* [INFORMATION GIVEN]:

· · · · ·

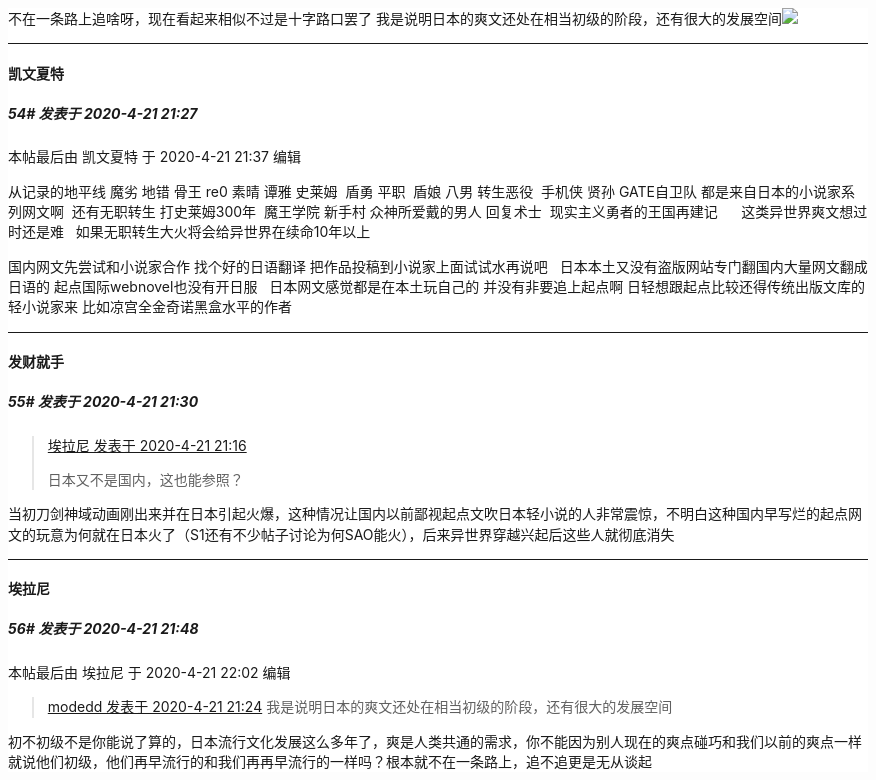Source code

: 不在一条路上追啥呀，现在看起来相似不过是十字路口罢了</blockquote>
我是说明日本的爽文还处在相当初级的阶段，还有很大的发展空间<img src="https://static.saraba1st.com/image/smiley/face2017/002.png" referrerpolicy="no-referrer">







-----

####  凯文夏特  
##### 54#       发表于 2020-4-21 21:27



 本帖最后由 凯文夏特 于 2020-4-21 21:37 编辑 

从记录的地平线 魔劣 地错 骨王 re0 素晴 谭雅 史莱姆  盾勇 平职  盾娘 八男 转生恶役  手机侠 贤孙 GATE自卫队 都是来自日本的小说家系列网文啊  还有无职转生 打史莱姆300年  魔王学院 新手村 众神所爱戴的男人 回复术士  现实主义勇者的王国再建记      这类异世界爽文想过时还是难   如果无职转生大火将会给异世界在续命10年以上


国内网文先尝试和小说家合作 找个好的日语翻译 把作品投稿到小说家上面试试水再说吧   日本本土又没有盗版网站专门翻国内大量网文翻成日语的 起点国际webnovel也没有开日服   日本网文感觉都是在本土玩自己的 并没有非要追上起点啊 日轻想跟起点比较还得传统出版文库的轻小说家来 比如凉宫全金奇诺黑盒水平的作者 







-----

####  发财就手  
##### 55#       发表于 2020-4-21 21:30



<blockquote><a href="httphttps://bbs.saraba1st.com/2b/forum.php?mod=redirect&amp;goto=findpost&amp;pid=47157996&amp;ptid=1925362" target="_blank">埃拉尼 发表于 2020-4-21 21:16</a>

日本又不是国内，这也能参照？</blockquote>
当初刀剑神域动画刚出来并在日本引起火爆，这种情况让国内以前鄙视起点文吹日本轻小说的人非常震惊，不明白这种国内早写烂的起点网文的玩意为何就在日本火了（S1还有不少帖子讨论为何SAO能火），后来异世界穿越兴起后这些人就彻底消失







-----

####  埃拉尼  
##### 56#       发表于 2020-4-21 21:48



 本帖最后由 埃拉尼 于 2020-4-21 22:02 编辑 
<blockquote><a href="httphttps://bbs.saraba1st.com/2b/forum.php?mod=redirect&amp;goto=findpost&amp;pid=47158069&amp;ptid=1925362" target="_blank">modedd 发表于 2020-4-21 21:24</a>
我是说明日本的爽文还处在相当初级的阶段，还有很大的发展空间</blockquote>
初不初级不是你能说了算的，日本流行文化发展这么多年了，爽是人类共通的需求，你不能因为别人现在的爽点碰巧和我们以前的爽点一样就说他们初级，他们再早流行的和我们再再早流行的一样吗？根本就不在一条路上，追不追更是无从谈起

· · · · ·

* [TASK INSTRUCTIONS]: Would you please return every line in the listing where "httphttps" shows up?

* [COMPLETED TASK]:
<blockquote><a href="httphttps://bbs.saraba1st.com/2b/forum.php?mod=redirect&amp;goto=findpost&amp;pid=47157996&amp;ptid=1925362" target="_blank">埃拉尼 发表于 2020-4-21 21:16</a>
<blockquote><a href="httphttps://bbs.saraba1st.com/2b/forum.php?mod=redirect&amp;goto=findpost&amp;pid=47158069&amp;ptid=1925362" target="_blank">modedd 发表于 2020-4-21 21:24</a>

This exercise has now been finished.